The insurance sector is changing faster than British summertime weather – staying ahead of evolving claims trends, therefore, becomes a business imperative
By Editor Katie Scott
Speaking to Sabre Insurance’s chief executive Geoff Carter earlier this week – following the firm’s publication of its half year financial results – he told me the level of change within the general insurance market at the moment is “astonishing”.
Alone, the FCA’s pricing reforms within the home and motor sectors, or the Motor Insurers’ Bureau (MIB) and Ministry of Justice’s (MoJ) Official Injury Claim portal launch would have each created a landslide of change respectively, requiring insurance firms to knuckle down and make adjustments.
However, insurers, brokers and suppliers are not only having to navigate and implement a hefty stack of regulatory changes all at one time, but they are also having to do so amid the fluctuations of an unprecedented global pandemic and – to quote the now well-hated phrase – a ‘new normal’.
And – to top it all off – claims trends are evolving and adapting at pace, meaning that insurance firms must stay on their toes in order to both survive and successfully serve customers.
Chatting to Gallagher Bassett’s UK technical director Andy Sewell on the topic of non-motor claims trends, he raised a red flag around employers’ and public liability cases, for example.
He explained: “At this moment in time, the small claims track for employers’ liability and public liability cases remains at £1,000.
“It was originally intended for those claims for the limit to rise to £2,000 at the same time as the motor limit for applicable claims, outside of vulnerable [customers’] and children’s cases, [increased] to £5,000.
“That was supposed to happen at the same time but because it hasn’t, there is now a real incentive for organisations to look to hunt and potentially farm claims.”
He also predicted a “bubbling of Covid-related claims” due to “the largest claimant pot of all time of people that have been infected with Covid, with organisations set up to look to try and claim compensation for that”.
A trend that Gallagher Bassett is “particularly wary of”, however, is “the law of unintended consequences with the rise in homeworking” brought about by the onset of the Covid-19 pandemic and social distancing measures.
Sewell is concerned here around the “health and safety aspect - repetitive strain injuries and other posture-based injury”.
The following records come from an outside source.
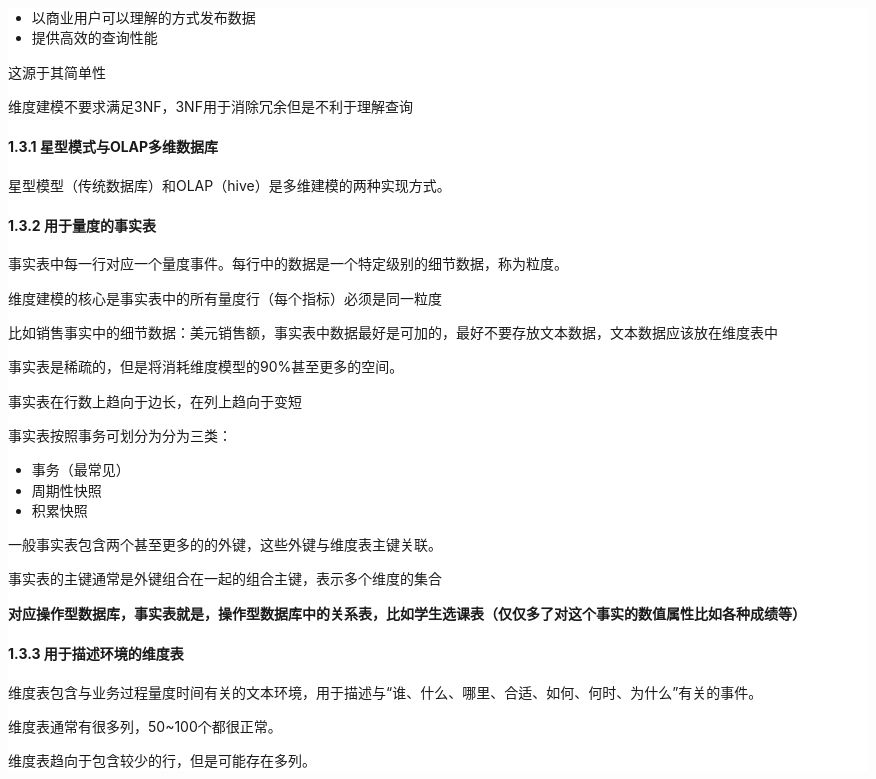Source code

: -   以商业用户可以理解的方式发布数据
-   提供高效的查询性能

这源于其简单性

维度建模不要求满足3NF，3NF用于消除冗余但是不利于理解查询

#### 1.3.1 星型模式与OLAP多维数据库 [](https://www.rectcircle.cn/posts/%E6%95%B0%E6%8D%AE%E4%BB%93%E5%BA%93%E5%B7%A5%E5%85%B7%E7%AE%B1%E7%BB%B4%E5%BA%A6%E5%BB%BA%E6%A8%A1%E6%9D%83%E5%A8%81%E6%8C%87%E5%8D%97%E7%AC%AC%E4%B8%89%E7%89%88%E8%AF%BB%E4%B9%A6%E7%AC%94%E8%AE%B0/#1-3-1-%E6%98%9F%E5%9E%8B%E6%A8%A1%E5%BC%8F%E4%B8%8Eolap%E5%A4%9A%E7%BB%B4%E6%95%B0%E6%8D%AE%E5%BA%93)

星型模型（传统数据库）和OLAP（hive）是多维建模的两种实现方式。

#### 1.3.2 用于量度的事实表 [](https://www.rectcircle.cn/posts/%E6%95%B0%E6%8D%AE%E4%BB%93%E5%BA%93%E5%B7%A5%E5%85%B7%E7%AE%B1%E7%BB%B4%E5%BA%A6%E5%BB%BA%E6%A8%A1%E6%9D%83%E5%A8%81%E6%8C%87%E5%8D%97%E7%AC%AC%E4%B8%89%E7%89%88%E8%AF%BB%E4%B9%A6%E7%AC%94%E8%AE%B0/#1-3-2-%E7%94%A8%E4%BA%8E%E9%87%8F%E5%BA%A6%E7%9A%84%E4%BA%8B%E5%AE%9E%E8%A1%A8)

事实表中每一行对应一个量度事件。每行中的数据是一个特定级别的细节数据，称为粒度。

维度建模的核心是事实表中的所有量度行（每个指标）必须是同一粒度

比如销售事实中的细节数据：美元销售额，事实表中数据最好是可加的，最好不要存放文本数据，文本数据应该放在维度表中

事实表是稀疏的，但是将消耗维度模型的90%甚至更多的空间。

事实表在行数上趋向于边长，在列上趋向于变短

事实表按照事务可划分为分为三类：

-   事务（最常见）
-   周期性快照
-   积累快照

一般事实表包含两个甚至更多的的外键，这些外键与维度表主键关联。

事实表的主键通常是外键组合在一起的组合主键，表示多个维度的集合

**对应操作型数据库，事实表就是，操作型数据库中的关系表，比如学生选课表（仅仅多了对这个事实的数值属性比如各种成绩等）**

#### 1.3.3 用于描述环境的维度表 [](https://www.rectcircle.cn/posts/%E6%95%B0%E6%8D%AE%E4%BB%93%E5%BA%93%E5%B7%A5%E5%85%B7%E7%AE%B1%E7%BB%B4%E5%BA%A6%E5%BB%BA%E6%A8%A1%E6%9D%83%E5%A8%81%E6%8C%87%E5%8D%97%E7%AC%AC%E4%B8%89%E7%89%88%E8%AF%BB%E4%B9%A6%E7%AC%94%E8%AE%B0/#1-3-3-%E7%94%A8%E4%BA%8E%E6%8F%8F%E8%BF%B0%E7%8E%AF%E5%A2%83%E7%9A%84%E7%BB%B4%E5%BA%A6%E8%A1%A8)

维度表包含与业务过程量度时间有关的文本环境，用于描述与“谁、什么、哪里、合适、如何、何时、为什么”有关的事件。

维度表通常有很多列，50~100个都很正常。

维度表趋向于包含较少的行，但是可能存在多列。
He added that because these types of claims “are not subject to the increase in the small track claim limit, [they] become an attractive proposition for law firms to go after”.
Lastly, Sewell joined the dots between economic recessions, financial hardship and fraud.
The Covid-19 pandemic has undoubtedly taken a battering ram to the bank balances of many individuals and business alike, meaning fraud risks are an ever-present danger for the insurance sector – perhaps more so in today’s digital, post-pandemic landscape than ever before.
“Historically, you always see an uptick in fraudulent activity around property loss, arson, theft – both motor and non-motor – and that’s certainly something that we’ve seen an increase in,” he told me.
After ‘Freedom Day’ got the go ahead from prime minster Boris Johnson on 19 July 2021, these claims trends may all change again – Carter, for example, was keeping understandably tight-lipped about claims predictions for the second half of the year as realistically, we all now know how swiftly things can change.
Regardless, insurance businesses will need to keep their fingers on the pulse of claims activity – with all eyes currently on regulation requirements, the last thing the industry needs is an unexpected claims risk to slip through the net.